Bootstrap t

• if underlying population is normal
• and we know \( \sigma \)

• if the underlying population is normal,
• or at least symmteric and we have a large sample size
• we use the sample standard deviation (aka standard error) instead of \( \sigma \)

• we need a sampling distribution to use instead of the t-distribution
• bootstrap
• previously we saw a percentage bootstrap confidence interval
• now we'll study a version called the bootstrap t

• Load the Bangladesh data set
• make a vector of the chlorine levels
• make sure to omit the NA values
• Look at and comment on the sample data

• Find a 95% bootstrap confidence interval
• This is what we did in Chapter 5.
• Remember the idea:
  • do a bootstrap resample
  • compute its mean
  • store that mean in a vector
  • repeat 10⁵ times
  • find the middle 95% of the bootstrap distribution
• time the bootstrap loop

start_time <- Sys.time()
N <- 10^5
percboot <- numeric(N)
for (i in 1:N)
{samp <- sample(chlor, length(chlor), replace=T)
percboot[i] <- mean(samp)
}
end_time <- Sys.time()
end_time - start_time

Time difference of 5.656472 secs

• let's think a little more about how t confidence intervals work
• an estimate of the true mean, \( \mu \) is given by the confidence interval: \[ \begin{align} \overline{X}-q\frac{S}{\sqrt{n}} &\leq \mu \leq \overline{X}+q\frac{S}{\sqrt{n}}\\ -q\frac{S}{\sqrt{n}} &\leq \mu-\overline{X} \leq +q\frac{S}{\sqrt{n}}\\ -q &\leq \frac{\mu-\overline{X}}{\frac{S}{\sqrt{n}}} \leq +q\\ \end{align} \]

• The statistic

\[ \frac{\mu-\overline{X}}{\frac{S}{\sqrt{n}}} \] is usually written

\[ \frac{\overline{X}-\mu}{\frac{S}{\sqrt{n}}} \]
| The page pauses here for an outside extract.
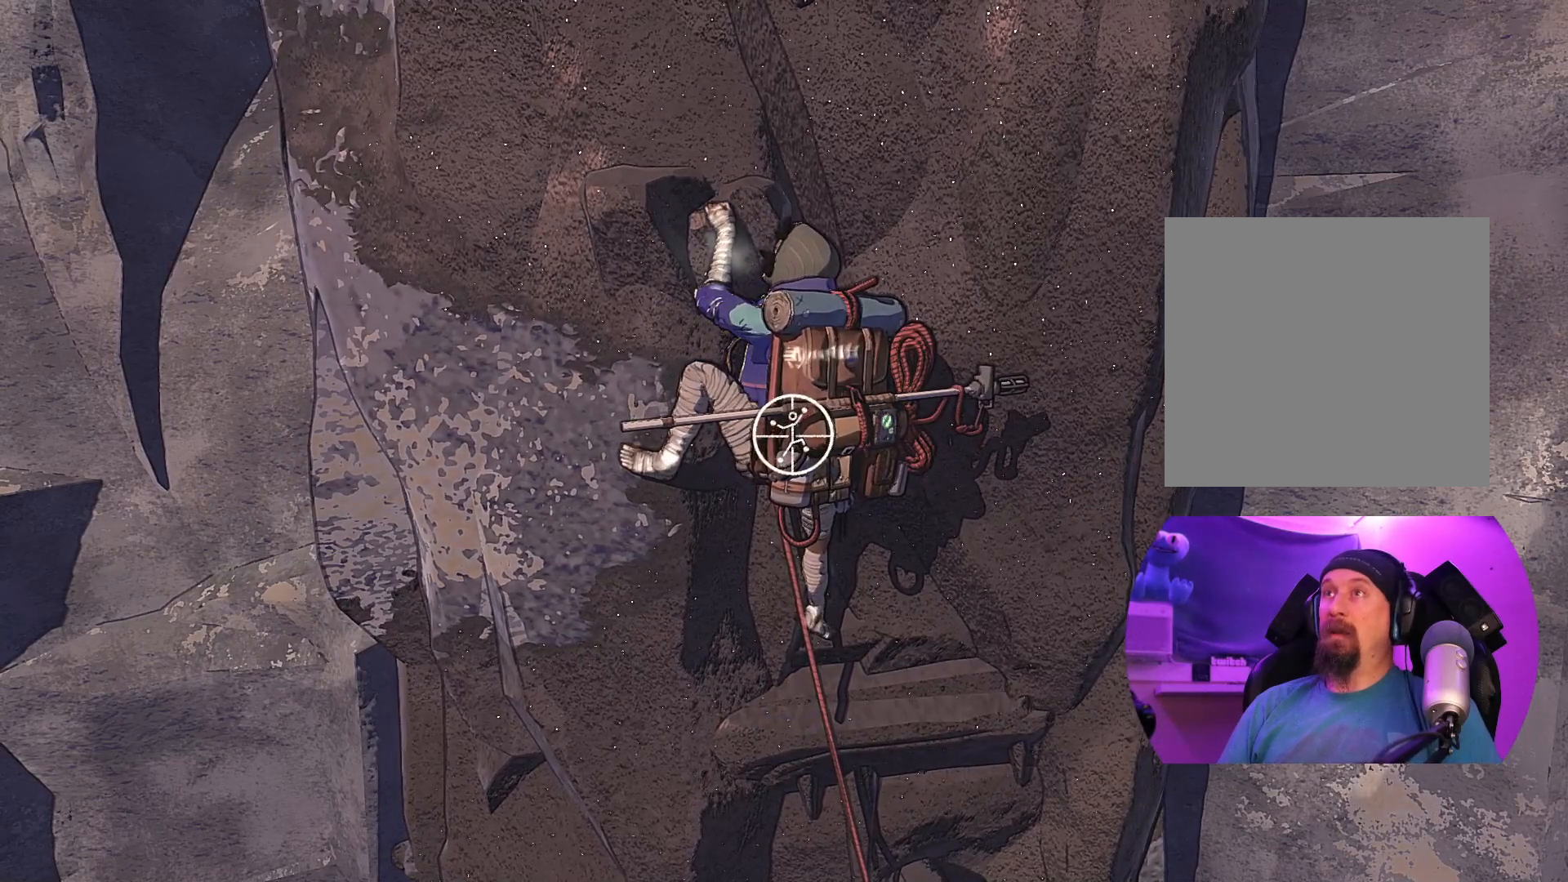
{"buttons": [], "left_stick": "up", "right_stick": "center", "events": [[83, "left_stick", "up-right"], [417, "left_stick", "up"], [500, "R1", "up"]]}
• My way will avoid an small complication with the inequalities

• The idea is to mimic what we do with a \( t \)-distribution
• We will replace \( \mu \) with the sample mean \( \overline{x} \)
• We will use a bootstrap mean for \( \overline{X} \): \( \overline{X^*} \)
• We will use the standard deviation of the bootstrap resample: \( S^* \)
• We will generate a distribution for \[ \frac{\overline{x}-\overline{X^*}}{\frac{S^*}{\sqrt{n}}} \] by running the resample loop many times
• We will find bootstrap quantiles, \( q_1 \) and \( q_2 \) such that \[ P\left(q_1 \leq \frac{\overline{x}-\overline{X^*}}{\frac{S^*}{\sqrt{n}}} \leq q_2\right)=1-\alpha \] where \( 1-\alpha \) is the confidence level (eg. 0.95)
• Unlike quantiles from a normal or \( t \) distribution \( q_1 \) and \( q_2 \) will not be symmetric

• Let \( \overline{X^*} \) be the mean of a bootstrap resample
• Let \( S^* \) be the standard deviation of the bootstrap resample
• \( \overline{x} \) is the mean of the sample
• \( n \) is the size of the sample
• Compute \( \frac{\overline{x}-\overline{X^*}}{\frac{S^*}{\sqrt{n}}} \) for many (\( 10^5 \)) bootstrap resamples

library(resampledata)
chlor <- na.omit(Bangladesh$Chlorine)

xbar=mean(chlor)
n=length(chlor)

start_time <- Sys.time()
N <- 10^5
bootT <- numeric(N)
for (i in 1:N)
{Xstar <- sample(chlor, n, replace=T)
Sstar <- sd(Xstar)
bootT[i] <- (xbar-mean(Xstar))/(Sstar/sqrt(n))
}
end_time <- Sys.time()
end_time - start_time

Time difference of 13.89275 secs

• Compute quantiles, \( q_1 \) and \( q_2 \), from this bootstrap \( t \) distribution

• compute the confidence interval
• you'll need the MOE:
  • use the sample standard deviation
  • use \( \overline{x} \) from the sample

samplesd <- sd(chlor)
xbar+quantile(bootT, 0.025)*samplesd/sqrt(length(chlor))

    2.5% 
56.82553 

xbar+quantile(bootT, 0.975)*samplesd/sqrt(length(chlor))

   97.5% 
112.1318 

• The \( t \) confidence interval is almost certainly bad because the distribution of the population is not normal
• However, the \( t \)-test confidence interval is fast
• The bootstrap-\( t \) confidence interval is by far the most computationally expensive
• Is this critical? I honestly don't know. It took about 13 seconds to run for 269 data points. In the “real world” data sets might be much larger.
• Which is best? The bootstrap-\( t \) is best.
• Why? Running simulations from known populations shows this to be the case. (See section 7.5.3 for this discussion.)